The entries that follow should be reproduced exactly, with no images carried over.

Records drawn from a dataset:
Start of Block

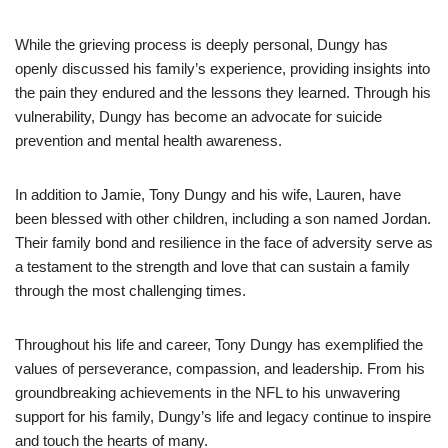
While the grieving process is deeply personal, Dungy has
openly discussed his family’s experience, providing insights into
the pain they endured and the lessons they learned. Through his
vulnerability, Dungy has become an advocate for suicide
prevention and mental health awareness.
In addition to Jamie, Tony Dungy and his wife, Lauren, have
been blessed with other children, including a son named Jordan.
Their family bond and resilience in the face of adversity serve as
a testament to the strength and love that can sustain a family
through the most challenging times.
Throughout his life and career, Tony Dungy has exemplified the
values of perseverance, compassion, and leadership. From his
groundbreaking achievements in the NFL to his unwavering
support for his family, Dungy’s life and legacy continue to inspire
and touch the hearts of many.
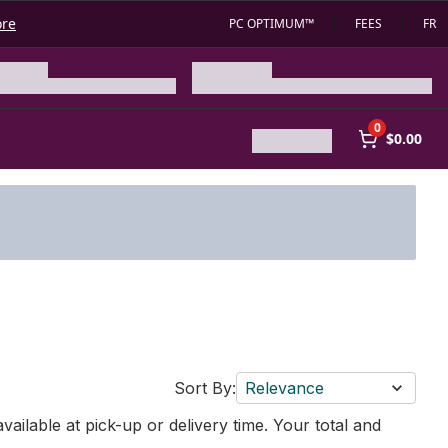
ore
PC OPTIMUM™
FEES
FR
0
$0.00
Sort By:
Relevance
vailable at pick-up or delivery time. Your total and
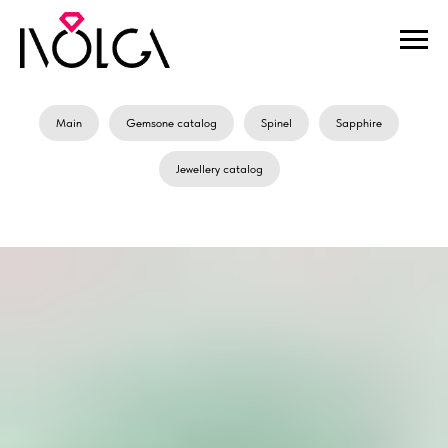
Main
Gemsone catalog
Spinel
Sapphire
Jewellery catalog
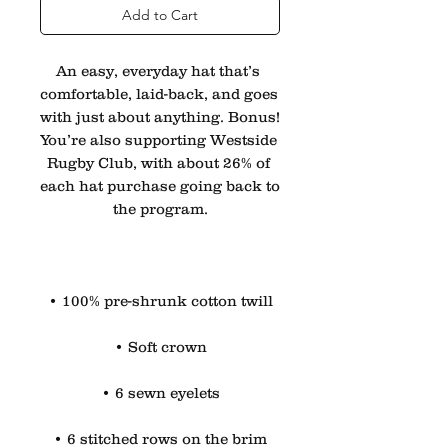
Add to Cart
An easy, everyday hat that’s 
comfortable, laid-back, and goes 
with just about anything. Bonus! 
You’re also supporting Westside 
Rugby Club, with about 26% of 
each hat purchase going back to 
the program.
• 100% pre-shrunk cotton twill
• Soft crown
• 6 sewn eyelets
• 6 stitched rows on the brim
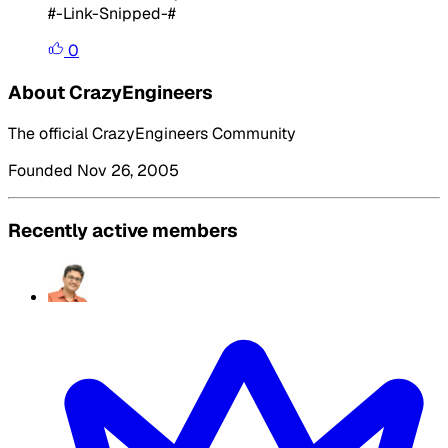
#-Link-Snipped-#
0
About CrazyEngineers
The official CrazyEngineers Community
Founded Nov 26, 2005
Recently active members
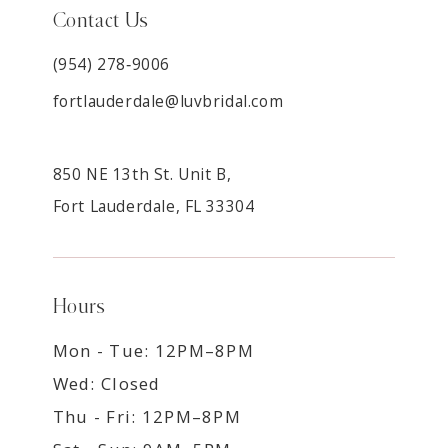
Contact Us
(954) 278‑9006
fortlauderdale@luvbridal.com
850 NE 13th St. Unit B,
Fort Lauderdale, FL 33304
Hours
Mon - Tue: 12PM–8PM
Wed: Closed
Thu - Fri: 12PM–8PM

End of Block

Answer to this exercise:
While the grieving process is deeply personal, Dungy has
openly discussed his family’s experience, providing insights into
the pain they endured and the lessons they learned. Through his
vulnerability, Dungy has become an advocate for suicide
prevention and mental health awareness.
In addition to Jamie, Tony Dungy and his wife, Lauren, have
been blessed with other children, including a son named Jordan.
Their family bond and resilience in the face of adversity serve as
a testament to the strength and love that can sustain a family
through the most challenging times.
Throughout his life and career, Tony Dungy has exemplified the
values of perseverance, compassion, and leadership. From his
groundbreaking achievements in the NFL to his unwavering
support for his family, Dungy’s life and legacy continue to inspire
and touch the hearts of many.
ore
PC OPTIMUM™
FEES
FR
0
$0.00
Sort By:
Relevance
vailable at pick-up or delivery time. Your total and
Main
Gemsone catalog
Spinel
Sapphire
Jewellery catalog
Add to Cart
An easy, everyday hat that’s 
comfortable, laid-back, and goes 
with just about anything. Bonus! 
You’re also supporting Westside 
Rugby Club, with about 26% of 
each hat purchase going back to 
the program.
• 100% pre-shrunk cotton twill
• Soft crown
• 6 sewn eyelets
• 6 stitched rows on the brim
#-Link-Snipped-#
0
About CrazyEngineers
The official CrazyEngineers Community
Founded Nov 26, 2005
Recently active members
Contact Us
(954) 278‑9006
fortlauderdale@luvbridal.com
850 NE 13th St. Unit B,
Fort Lauderdale, FL 33304
Hours
Mon - Tue: 12PM–8PM
Wed: Closed
Thu - Fri: 12PM–8PM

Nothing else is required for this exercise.